INSTRUÇÃO A:
Altere o trecho do texto sobre Roios que vai de "Sebastião Cordeiro Pastor, dono" até "habitantes de Roios.", pondo "Lisboa" no lugar de "Luanda".
INSTRUÇÃO B:
Segundo o texto sobre Roios, qual é a profissão de Augusto Samorinha?
INSTRUÇÃO C:
Dê seguimento ao texto sobre a aldeia de Roios a partir da última frase apresentada.

TEXTO EXTRAÍDO:
++++++++++++++++++++

António Bragança afirma que está em Roios "a palmeira mais alta de Bragança". Mais, adianta a sorrir e a fumar, "deve ser a aldeia com mais guardas da GNR" porque ali vive uma dezena (dois reformados). Talvez seja por isso que "aqui não se vê ninguém à boa vida" e, acrescenta com orgulho, se "pode deixar o carro aberto 24 horas sobre 24 horas que não aparece gatunagem". Na boa tradição transmontana, "as pessoas são muito dadas" e, "quando as primeiras coisas surgem" nas hortas - "tudo biológico", enfatiza o pastor - "dividem-se por todos".

"Não é fácil viver aqui, há poucos eleitores", conta Augusto Samorinha, enquanto vai cortando cachos de uvas moscatel com um canivete e atirando os bagos estragados para um balde. Serralheiro de profissão, que "antes fazia portões, grades" e agora "vai fazendo" o que pode nos terrenos deixados pelo pai, este natural de Roios "gosta da aldeia" e da qualidade de vida que lhe oferece. Além disso, assinala o agricultor na casa dos 60 anos, "agora há muita mocidade".

Sebastião Cordeiro Pastor, dono do Café Caçador e que agora vive da agricultura, recorda o tempo em que veio de Luanda com a mulher, Guilhermina. Era 1975 "e faziam-se duas equipas de futebol, solteiros e casados... agora só em agosto é que isso acontece, no resto do ano nem uma equipa" se forma com os habitantes de Roios.

++++++++++++++++++++

CONTEÚDO DOS DADOS:
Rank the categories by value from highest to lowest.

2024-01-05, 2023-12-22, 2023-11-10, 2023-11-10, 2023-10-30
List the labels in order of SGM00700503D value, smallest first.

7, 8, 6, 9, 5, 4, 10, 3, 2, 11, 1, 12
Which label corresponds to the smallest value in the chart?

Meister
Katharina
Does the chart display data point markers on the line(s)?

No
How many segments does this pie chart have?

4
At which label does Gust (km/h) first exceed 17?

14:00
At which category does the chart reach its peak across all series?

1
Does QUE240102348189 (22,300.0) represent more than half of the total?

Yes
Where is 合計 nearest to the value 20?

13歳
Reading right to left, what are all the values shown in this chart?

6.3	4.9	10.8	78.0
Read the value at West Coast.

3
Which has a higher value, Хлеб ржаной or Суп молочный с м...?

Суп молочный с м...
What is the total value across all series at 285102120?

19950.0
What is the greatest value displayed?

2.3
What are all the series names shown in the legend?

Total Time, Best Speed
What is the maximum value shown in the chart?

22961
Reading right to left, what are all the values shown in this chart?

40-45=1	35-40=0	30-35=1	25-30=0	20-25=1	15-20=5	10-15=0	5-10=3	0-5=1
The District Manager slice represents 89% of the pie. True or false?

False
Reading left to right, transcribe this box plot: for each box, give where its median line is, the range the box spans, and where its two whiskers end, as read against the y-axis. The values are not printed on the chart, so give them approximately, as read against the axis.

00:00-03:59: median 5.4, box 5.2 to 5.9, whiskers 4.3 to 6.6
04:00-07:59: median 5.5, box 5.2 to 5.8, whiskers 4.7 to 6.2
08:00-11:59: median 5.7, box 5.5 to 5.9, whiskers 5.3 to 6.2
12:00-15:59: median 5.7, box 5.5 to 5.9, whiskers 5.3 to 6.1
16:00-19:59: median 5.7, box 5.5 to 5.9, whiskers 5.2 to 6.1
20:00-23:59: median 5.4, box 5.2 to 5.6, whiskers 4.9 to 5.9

++++++++++++++++++++

RESULTADO A:
Sebastião Cordeiro Pastor, dono do Café Caçador e que agora vive da agricultura, recorda o tempo em que veio de Lisboa com a mulher, Guilhermina. Era 1975 "e faziam-se duas equipas de futebol, solteiros e casados... agora só em agosto é que isso acontece, no resto do ano nem uma equipa" se forma com os habitantes de Roios.

RESULTADO B:
Serralheiro.

RESULTADO C:
António Bragança confirma que "há rapazes novos", mas fica por se saber se isso corresponde a uma inversão na tendência de decréscimo populacional que a freguesia registou em três décadas sucessivas (1981 a 2011) - o que sucede pela primeira vez em século e meio. Isso é verificável na tabela do Instituto Nacional de Estatística (via Wikipédia) sobre a evolução do número de habitantes em Roios, que começa em 1864 e acompanha a sua progressão em períodos de 10 anos - sendo registada todos os anos uma anomalia no mês de agosto decorrente da presença massiva dos emigrantes em férias.

Em matéria de saúde, "apesar de estarmos desterrados aqui para cima", Sebastião Cordeiro dá uma garantia: "Não tenho medo de ter um problema de saúde." Para isso contribui, além do serviço de urgência em Vila Flor (aberto até às 20.00), a visita regular de uma carrinha de cuidados médicos e a ida semanal de uma enfermeira ao centro de dia, explica. Já no que respeita ao emprego, a dificuldade parece residir no plano das expectativas não realizadas dos mais novos.

António Bragança diz ser "pastor com orgulho desde os 14 anos" e que "não tem feriados nem domingos nem nada". Mas acrescenta que são poucos os jovens a trabalhar na agricultura, estando a quase totalidade nas freguesias vizinhas - como são os casos da mulher, da filha e do genro de Augusto Samorinha, com empregos na sede do concelho.

No Café Caçador, à entrada da aldeia e com vários clientes à hora de almoço na esplanada, Sebastião Cordeiro desabafa: "A nível local olharam sempre mais para os analfabetos... o meu neto, se tivesse dado as habilitações que tem, não entrava" para a cadeia de distribuição onde trabalha há cinco anos (em Vila Flor), a troco do salário mínimo. Com três filhos a viver noutras zonas do país, o comerciante assinala que Edi Neves, licenciado em Arte e Design, "foi o que mais estudou e é o que está pior".

O mérito do neto, na ótica dos avós, é tanto maior quanto "andou anos a meter massa na betoneira" que Sebastião Caçador usava na construção civil e depois "saiu com 18 e 19" da faculdade, comenta Guilhermina Pastor.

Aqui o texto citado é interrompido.